Нанаи в страхе поднялась. Первым побуждением ее было бежать, но мысль о том, что, возможно, певец, вестник смерти, ожидает за дверью, приковала ее к месту. Нанаи заслонила лицо руками. Он привел ее сюда, чтобы она стала свидетельницей смерти Устиги и узнала, за что суждено погибнуть Набусардару. Стремительной птицей мелькнула эта мысль в ее мозгу.
Одно было для нее несомненно: жестокосердные, кровожадные боги призывают к себе Набусардара в отместку за смерть Устиги.
Но пусть они знают, что любовь сильнее смерти, что любовь возлагает себя на жертвенный алтарь, что любовь собственную кровь цедит в раны истекающих кровью, что любовь сама воспламеняет себя, когда нужны свет и тепло, что любовь – это путь к красоте и правде, что любовь не знает устали в стремлении к самой далекой цели, что любовь – это крепость, на башню которой самые прославленные воители с благоговением возлагают свои мечи; что любовь сильна, сильнее смерти…
Нанаи повернулась от двери, к которой она было отошла, и вновь осторожно подкралась к ложу Устиги, шепча:
– В этот миг ты стоишь на крепостной стене, любимый мой, великий и непобедимый Набусардар, тревожась за будущее Вавилонии. Знаю, тебя не страшат ни смерть, ни царство теней, я тоже их не боюсь, но из нас двоих ты нужнее, и потому ты должен жить. Своей смертью я умиротворю жестокосердных богов, разгневанных гибелью Устиги.
Под ее ногами зашуршала гнилая солома: Нанаи тихонько опустилась на колени.
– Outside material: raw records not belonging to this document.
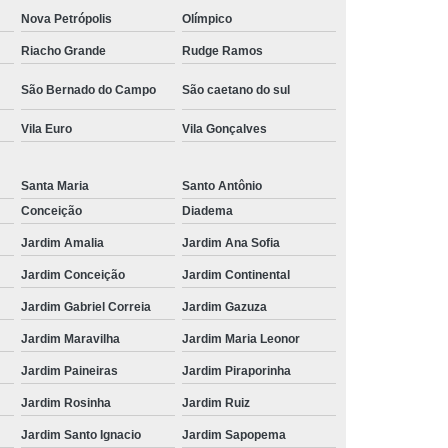
Nova Petrópolis
Olímpico
Riacho Grande
Rudge Ramos
São Bernado do Campo
São caetano do sul
Vila Euro
Vila Gonçalves
Santa Maria
Santo Antônio
Conceição
Diadema
Jardim Amalia
Jardim Ana Sofia
Jardim Conceição
Jardim Continental
Jardim Gabriel Correia
Jardim Gazuza
Jardim Maravilha
Jardim Maria Leonor
Jardim Paineiras
Jardim Piraporinha
Jardim Rosinha
Jardim Ruiz
Jardim Santo Ignacio
Jardim Sapopema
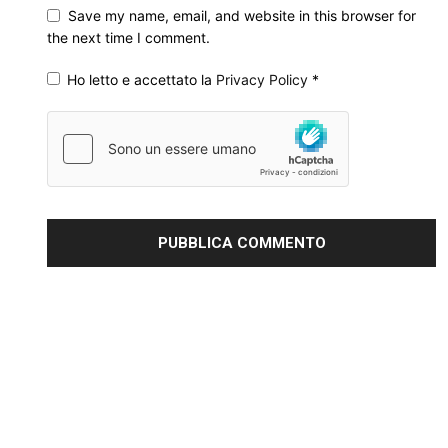
Save my name, email, and website in this browser for
the next time I comment.
Ho letto e accettato la
Privacy Policy
*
– Ты говорил, Устига, что в правой поле твоей одежды… – И она трясущимися пальцами нащупала маленький мешочек с ядом. – Я не противлюсь милости твоего бога Ормузда. – Нанаи надорвала подкладку. – В свой час он должен был избавить тебя от позора и унижения… – Нанаи извлекла мешочек и развязала тонкие тесемки. – Ныне… – Она высыпала порошок на ладонь. – Клянусь тебе, господин мой, возлюбленный мой, в щит которого сейчас вонзаются персидские стрелы, клянусь Энлилем, который создал меня, и богиней Иштар, которая меня благословила, что я ухожу из царства радости в царство теней, чтоб ценою своей жизни спасти тебя.
Она смотрела перед собой в темноту, и счастливая улыбка озаряла ее лицо.
Тени подземелья простирались вокруг, недвижны, словно столпы загробного царства.
Нанаи перевела взгляд на ладонь, но, к ужасу своему, обнаружила, что нечаянно просыпала большую часть смертоносного порошка в лужицу, куда стекала сырость из-под ложа мертвеца. Может, для слабой женщины хватит и того немногого, что осталось?
Она запрокинула голову.
– Помни, великий мой, возлюбленный мой, прекрасный мой, смерть не разлучит нас, ибо любовь сильнее смерти… – и поднесла ладонь к губам.
Мысленно она прощалась со всем, что было дорого ей в этом мире. Взору ее разом предстали истерзанная войной Вавилония и языки пламени, в котором нашел свою погибель отец.